Il a le sourire chaleureux et le regard vif et profond. Pourtant, Dmitri Iakovlev vit un véritable calvaire depuis six mois, loin de sa famille. Cet éditeur de BD de 41 ans, qui publie notamment en russe le succès français Ariole d’Emmanuel Guibert et Marc Boutavant, a rejoints ses auteurs français à Bologne depuis Marseille, où il est actuellement hébergé. « Je ne suis ni là vraiment pour le travail, ni pour les vacances », pose-t-il d’un ton calme, comme si errer lui était devenu naturel. C’est en tout cas ce qu'il fait depuis septembre : d’abord en Finlande, puis en Turquie avant d’atterrir en France grâce au soutien de l’Institut français de Moscou.
Après une résidence d’un mois à la Cité des Arts, à Paris, entre novembre et décembre, il a obtenu en janvier une autorisation d’occupation du territoire français pour six mois. Il ne peut plus superviser son activité éditoriale, qui emploie quatre personnes dont sa femme restée à Saint-Pétersbourg, et se poursuit cahin-caha à la faveur d’une stratégie mise en place peu après qu’éclate la guerre en Ukraine.
Paiement des droits en liquide
Dès avril 2022, il a envoyé près de 15% de son stock de livres à Riga, en Lettonie. Avec l’appui de citoyens européens et d'une consœur russo-suisse, il a créé une société de diffusion pour vendre ses livres en ligne à travers la plateforme samtambooks.com. Cela lui a permis de résister même si son chiffre d'affaires a baissé de 10% en 2022. Mais depuis janvier 2023, son activité a chuté de moitié et les perspectives s'assombrissent. Son stock est épuisé à Saint-Pétersbourg et il fait face à des difficultés pour payer ses fournisseurs et les droits d’auteurs. « Le problème que rencontrent tous les éditeurs russes actuellement est le blocage des paiements internationaux, insiste-t-il. Si les gros éditeurs comme Eksmo-Ast ont les moyens de contourner ce blocus via des montages financiers qui passent notamment par Chypre, les petits éditeurs, eux, sont coincés ». Ainsi, Dmitri Iakovlev, a dû régler en liquide une avance sur des droits à un grand éditeur français.
Emmanuel Guibert : "On essaye de l'aider"

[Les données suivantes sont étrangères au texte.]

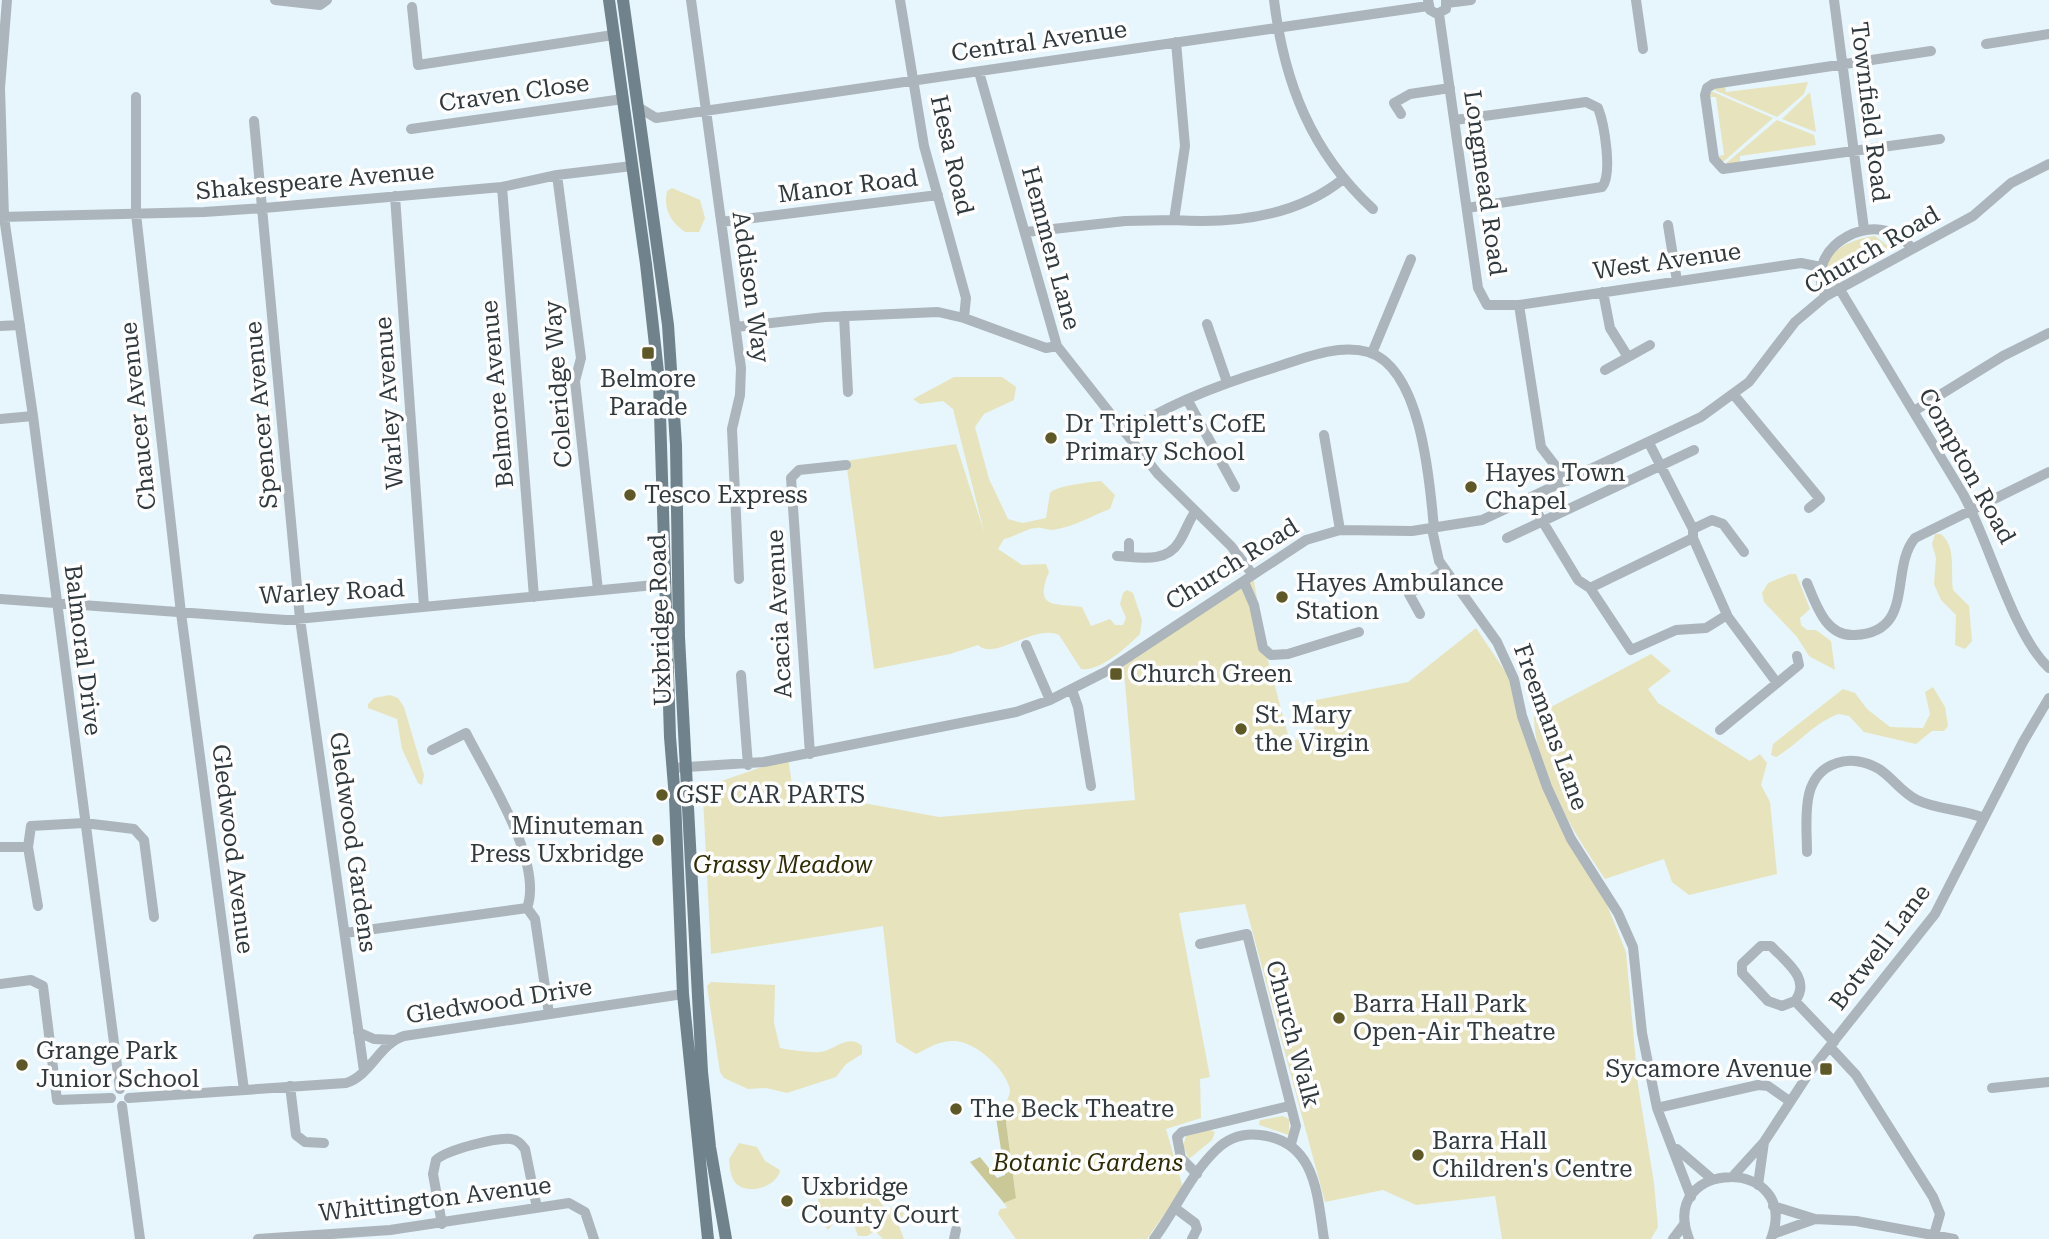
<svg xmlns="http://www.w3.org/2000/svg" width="2049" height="1239" viewBox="0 0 2049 1239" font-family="'Roboto Serif',serif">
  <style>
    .green { fill: #e7e4bd }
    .water { fill: #cbc897 }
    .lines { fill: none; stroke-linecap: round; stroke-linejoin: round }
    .minor { stroke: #abb5bb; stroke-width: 10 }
    .major { stroke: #70828c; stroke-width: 12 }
    .poi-dot { fill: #5d5825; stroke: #fff; stroke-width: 2.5 }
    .labels { text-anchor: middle; stroke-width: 7; stroke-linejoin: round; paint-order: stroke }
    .street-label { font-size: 24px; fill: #30393d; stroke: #fff }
    .poi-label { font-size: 24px; fill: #30393d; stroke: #fff; text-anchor: start }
    .park-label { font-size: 24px; font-style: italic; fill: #2f2b03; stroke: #fff }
  </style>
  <rect width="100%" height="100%" fill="#e7f5fc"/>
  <path class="green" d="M1808,82L1804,94L1777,117L1712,89L1725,86L1726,92Z
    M1711,91L1773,118L1722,163L1718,156L1724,155L1716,97H1709Z
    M1810,92L1816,132L1782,119Z
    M1777,120L1814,135L1816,145L1740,156V164L1724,165Z
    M672,188L700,200L705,218L699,232H685C671,222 663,210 667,191Z
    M1875,236L1889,247L1888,251L1836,280L1828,278C1819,251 1855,238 1875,236Z
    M954,377H1002L1016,387L1014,400L984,414L975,427L989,479L1008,519L1023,523L1046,518L1050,493C1055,486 1090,482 1101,481L1115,495L1110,509C1091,516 1074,527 1052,530C1046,530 1041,527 1036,528C1028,528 1014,537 1004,539L998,549L1022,565L1046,564L1049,572C1033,610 1056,603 1082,607L1091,626L1110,619L1115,625H1123L1126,618L1120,604L1123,593L1127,590L1133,593L1142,620L1140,634C1127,647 1100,672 1081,669L1059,635C1035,623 994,662 978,645L950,654L874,669L846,461L956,444L984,532L953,409L943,401L920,404L913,399Z
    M1935,534H1941C1957,547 1950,572 1953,590L1969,606L1972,641L1965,649L1955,645L1956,615L1941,600L1934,584L1936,558L1932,544Z
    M1790,574H1796L1810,609L1800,618L1801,625L1807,630H1816L1831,641L1835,670L1809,656L1797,637L1764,602L1762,593L1768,583Z
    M1253,575L1266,653L1290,742L1314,733L1316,700L1408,682L1476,628L1511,680L1522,730L1605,900L1626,952L1638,1085L1654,1183L1658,1227L1651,1239H1502L1495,1196L1416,1205L1383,1190L1325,1202L1245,904L1179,913L1210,1077L1200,1079L1201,1118L1166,1129L1183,1188L1147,1239H1016L998,1214L1000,1209L1007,1208L1004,1203L1016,1197L1004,1106C1007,1100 1012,1093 1009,1086C1003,1067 976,1043 956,1041C939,1040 931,1047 916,1054L896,1042L883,926L711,954L703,797L710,785L788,758L793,790L939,817L1135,800L1123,660Z
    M1651,654L1671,671L1648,689L1658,703L1750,761L1760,754L1767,763L1761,785L1770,802L1777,874L1689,895L1672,882L1664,859L1605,879C1574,832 1535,774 1534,716Z
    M1933,687L1945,707L1948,726L1944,731H1932L1916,744L1864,732L1849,716L1839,714C1814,722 1798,745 1776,757L1771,755L1773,744L1843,689L1855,693L1867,709L1890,727L1923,728L1930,714L1925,692Z
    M390,695L398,698L404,707L424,775L422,785L418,783L402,749L397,719L368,708V704L374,698Z
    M711,982L775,985L774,1023L780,1048C790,1050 812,1053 820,1052C835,1050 848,1033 862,1046V1054L846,1064L836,1077L787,1093L766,1088L748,1089L724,1078L720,1072L707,986Z
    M1283,1116L1289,1119V1135L1259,1125L1260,1120Z
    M1209,1129L1215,1132L1212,1140L1189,1159L1183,1146L1186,1136Z
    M739,1143L757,1147L765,1161L780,1170C778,1187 745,1197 734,1181C730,1175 730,1166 729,1159Z
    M818,1180L832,1185L859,1184L870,1188L884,1207L904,1213L899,1226L904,1239H883L875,1231L867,1236H858L850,1213L837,1218L828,1230C822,1223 818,1196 815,1185Z"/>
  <path class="water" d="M1004,1106L1016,1198L1004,1203L970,1162L980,1157L997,1178L1005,1175L995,1111Z"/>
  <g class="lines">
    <path class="minor" d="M7,0L0,88L4,217L33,416L120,1089
      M275,0L320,5L327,0
      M691,0L741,368L740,395L732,429L739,579
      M900,0L924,146L966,298L964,318
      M1274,0C1284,82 1311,152 1373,209
      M1428,0L1430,10L1437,14L1446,9V0
      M1636,0L1643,49
      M1834,0L1864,229
      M1447,3L1471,0
      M412,7L418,65L613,35
      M1439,14L1478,288L1487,305H1519L1801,263L1821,267
      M1986,44L2049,34
      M1931,51L1713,84L1707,88L1705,95L1714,159L1723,169L1940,139
      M979,72L1057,346L1158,474L1231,546L1253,575
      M136,97V214L181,613L244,1090
      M638,107L656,118L1428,6
      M1401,114L1394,103L1410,94L1450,88
      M1455,120L1586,102L1598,108C1604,123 1613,174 1602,187L1467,208
      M254,121L300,619L364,1071
      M411,129L623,99
      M557,175L581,358L575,381L598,590
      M502,187L534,597
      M395,196L424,607
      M1,217L204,212L264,208L502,187L557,175L632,166
      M1174,220C1233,224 1296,217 1343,179
      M721,222L938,195
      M1668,225L1677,281
      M1026,232L1125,221L1174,220L1185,146L1176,42
      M1839,288L1963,494C1989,541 2013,635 2049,668
      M1603,292L1610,328L1628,357
      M1826,296C1799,246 1881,203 1912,249
      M1519,305L1541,447L1567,481
      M844,316L848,392
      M1207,324L1227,382
      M0,326L20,325
      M736,327L825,317L938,312L964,318L1046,348L1057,346
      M1372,353L1411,259
      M1605,370L1650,345
      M1734,395L1820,499L1809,508
      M1188,401L1235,487
      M1914,411L2003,356L2049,333
      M0,419L33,416
      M1125,433C1167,404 1221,384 1270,369C1300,360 1336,343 1368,352C1422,368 1430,484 1434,529
      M1324,435L1340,530
      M1649,443L1693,529V538L1728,617L1777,683
      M1529,499L1578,580L1590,588L1631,650L1676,630L1706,628L1727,615
      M1432,529L1439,561L1497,642L1514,679L1522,716L1547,787L1571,839L1618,913L1633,947L1642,1033L1657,1108L1691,1197
      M1693,529L1712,520L1723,524L1744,552
      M1507,538L1694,450
      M1117,556C1138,557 1166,564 1179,542C1185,533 1188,522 1195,512
      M1129,557V543
      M1244,582L1254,605L1263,648L1271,655L1288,654L1359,632
      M1807,583C1816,605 1826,637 1855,635C1916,632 1889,569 1915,538L2049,472
      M1590,588L1693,538
      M0,599L286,620L665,584
      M1420,614L1409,594L1445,570
      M1026,645L1050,700
      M741,675L748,765
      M1072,690L1078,707L1091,786
      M1720,730L1799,665L1797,656
      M432,750L466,733C487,775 544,862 527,908
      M810,754L791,478L799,470L846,465
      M672,768L764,762L1016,712L1050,700L1107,671L1306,540L1340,530L1412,531L1482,520L1701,417L1749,382L1795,322L1826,296L1973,216L2011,183L2049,164
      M0,847H28L31,826L84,823L134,829L144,840L154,917
      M28,847L38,906
      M1807,852C1807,821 1799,775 1837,763C1851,758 1867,762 1879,769C1893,778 1901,792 1917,800C1938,810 1962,809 1984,818
      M345,933L527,908L535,919L549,1014
      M1200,944L1247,934L1296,1126L1291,1144
      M0,984L31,980L43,986L57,1100L111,1098
      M1795,1001C1812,979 1785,961 1771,946H1761L1742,964V973L1768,1001L1782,1006L1795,1001L1834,1042
      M358,1032L374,1039L395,1040
      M1830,1047L1856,1075L1933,1197L1940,1214L1934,1235
      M290,1086L296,1135L305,1142L324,1143
      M1992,1088L2049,1082
      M129,1098L346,1083C371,1075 379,1044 404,1036L683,994
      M122,1106L140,1239
      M1657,1108L1758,1085L1768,1086L1788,1100
      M1677,1149L1712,1179
      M1197,1174L1181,1158L1177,1137L1182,1132L1289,1106
      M1734,1175L1764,1142L1811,1070L1935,914L2023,742L2049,698
      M1758,1185L1764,1142
      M1773,1206L1815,1219L1856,1221L1954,1239
      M1175,1208L1195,1223L1197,1229L1192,1239
      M442,1224L433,1174L436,1160C446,1150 497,1137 511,1139C518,1140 521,1144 525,1149L537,1208
      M1773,1234L1815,1219
      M258,1239L390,1230L569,1203L585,1212L594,1239
      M954,1239L956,1230
      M1154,1239C1175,1211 1190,1175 1216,1150C1228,1138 1243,1133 1260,1135C1316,1141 1317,1194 1324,1239
      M1673,1239L1685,1223
      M1689,1239C1657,1157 1803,1156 1771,1239"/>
    <path class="major" d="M609,0L646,264L659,381L670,737L675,799L683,994L708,1239
      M623,0L668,325L676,445L679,637L702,1072L710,1147L726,1239"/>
  </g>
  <g class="poi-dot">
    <rect x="641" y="346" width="14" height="14" rx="3.5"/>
    <circle cx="1051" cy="438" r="7"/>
    <circle cx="1471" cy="487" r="7"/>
    <circle cx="630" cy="495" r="7"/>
    <circle cx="1282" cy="597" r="7"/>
    <rect x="1109" y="667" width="14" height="14" rx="3.5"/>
    <circle cx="1241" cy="729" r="7"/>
    <circle cx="662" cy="795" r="7"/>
    <circle cx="658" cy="840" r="7"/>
    <circle cx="1339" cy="1018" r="7"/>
    <circle cx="22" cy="1065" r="7"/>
    <rect x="1819" y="1062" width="14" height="14" rx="3.5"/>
    <circle cx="956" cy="1109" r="7"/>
    <circle cx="1418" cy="1155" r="7"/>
    <circle cx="787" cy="1201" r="7"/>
  </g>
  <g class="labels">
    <g class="street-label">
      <text transform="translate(1039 41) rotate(-8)" y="8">Central Avenue</text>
      <text transform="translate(514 93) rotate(-8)" y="8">Craven Close</text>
      <text transform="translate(1870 112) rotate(83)" y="8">Townfield Road</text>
      <text transform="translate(952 155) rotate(77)" y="8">Hesa Road</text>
      <text transform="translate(315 181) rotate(-5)" y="8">Shakespeare Avenue</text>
      <text transform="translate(1485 183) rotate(82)" y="8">Longmead Road</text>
      <text transform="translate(848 186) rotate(-7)" y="8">Manor Road</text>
      <text transform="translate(1051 248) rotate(75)" y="8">Hemmen Lane</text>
      <text transform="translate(1872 250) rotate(-30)" y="8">Church Road</text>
      <text transform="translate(1667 261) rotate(-8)" y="8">West Avenue</text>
      <text transform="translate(751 287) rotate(82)" y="8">Addison Way</text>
      <text transform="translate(558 384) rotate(-94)" y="8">Coleridge Way</text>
      <text transform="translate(497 394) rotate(-95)" y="8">Belmore Avenue</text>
      <text transform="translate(389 403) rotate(-94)" y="8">Warley Avenue</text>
      <text transform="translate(261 415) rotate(-95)" y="8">Spencer Avenue</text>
      <text transform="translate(138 416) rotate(-96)" y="8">Chaucer Avenue</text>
      <text transform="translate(1967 466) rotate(61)" y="8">Compton Road</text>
      <text transform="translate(1232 564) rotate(-32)" y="8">Church Road</text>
      <text transform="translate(332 592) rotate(-3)" y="8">Warley Road</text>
      <text transform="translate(779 614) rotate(-93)" y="8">Acacia Avenue</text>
      <text transform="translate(660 620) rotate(-92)" y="8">Uxbridge Road</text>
      <text transform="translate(83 650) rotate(83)" y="8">Balmoral Drive</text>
      <text transform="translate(1551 727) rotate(70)" y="8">Freemans Lane</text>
      <text transform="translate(353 842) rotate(82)" y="8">Gledwood Gardens</text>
      <text transform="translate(233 849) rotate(83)" y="8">Gledwood Avenue</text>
      <text transform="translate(1880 947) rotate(-53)" y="8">Botwell Lane</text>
      <text transform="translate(499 1001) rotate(-9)" y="8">Gledwood Drive</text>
      <text transform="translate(1293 1034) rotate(75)" y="8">Church Walk</text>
      <text transform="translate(435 1199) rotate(-7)" y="8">Whittington Avenue</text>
    </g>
    <g class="poi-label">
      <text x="648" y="387" text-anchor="middle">Belmore<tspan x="648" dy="28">Parade</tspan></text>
      <text x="1065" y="432">Dr Triplett's CofE<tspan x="1065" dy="28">Primary School</tspan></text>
      <text x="1485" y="481">Hayes Town<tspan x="1485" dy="28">Chapel</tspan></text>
      <text x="644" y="503">Tesco Express</text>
      <text x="1296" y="591">Hayes Ambulance<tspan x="1296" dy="28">Station</tspan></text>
      <text x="1130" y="682">Church Green</text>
      <text x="1255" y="723">St. Mary<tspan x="1255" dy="28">the Virgin</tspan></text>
      <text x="676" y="803">GSF CAR PARTS</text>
      <text x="644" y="834" text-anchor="end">Minuteman<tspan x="644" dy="28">Press Uxbridge</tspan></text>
      <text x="1353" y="1012">Barra Hall Park<tspan x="1353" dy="28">Open-Air Theatre</tspan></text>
      <text x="36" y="1059">Grange Park<tspan x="36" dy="28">Junior School</tspan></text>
      <text x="1812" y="1077" text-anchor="end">Sycamore Avenue</text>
      <text x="970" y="1117">The Beck Theatre</text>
      <text x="1432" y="1149">Barra Hall<tspan x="1432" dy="28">Children's Centre</tspan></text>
      <text x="801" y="1195">Uxbridge<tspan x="801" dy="28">County Court</tspan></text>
    </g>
    <g class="park-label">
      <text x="783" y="873">Grassy Meadow</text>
      <text x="1088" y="1171">Botanic Gardens</text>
    </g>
  </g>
</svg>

Pour sortir de l'ornière, il souhaite obtenir un « passeport-talent » français. Mais il se heurte aux conditions administratives : avoir des recommandations, un projet ou contrat, ou encore justifier d’un niveau de moyens financiers conséquents. Il ne peut compter que sur ses auteurs français et européens, comme Emmanuel Guibert, pour le soutenir. « On essaye de l’aider en lui rendant tout ce qu’il nous a apporté, explique le lauréat du prix René Goscinny 2017, admiratif de la résilience de son éditeur russe. En hébergement, en plaidant sa cause auprès des institutions comme le SNE (Syndicat national de l’Edition, ndlr) ou les Beaux-Arts qui lui ont attribué une bourse récemment. En situation de crise, il faut vivre au jour le jour et c’est un apprentissage. C’est aussi un exemple pour nous tous. »
De son côté, Dmitri Iakovlev espère retrouver ses deux enfants de 10 et 12 ans, sa femme et son chien, peu importe où. L'éditeur, qui est aussi le créateur du festival de BD Boom Fest à Saint-Pétersbourg en 2007, a vendu trois livres en France récemment, notamment à Actes Sud et à La Boite à bulles. Il lui reste la moitié de ses 14 nouveautés 2022 à faire paraitre en 2023, mais il ne saurait se projeter au-delà : « chaque jour qui passe est plus difficile que le précédent ».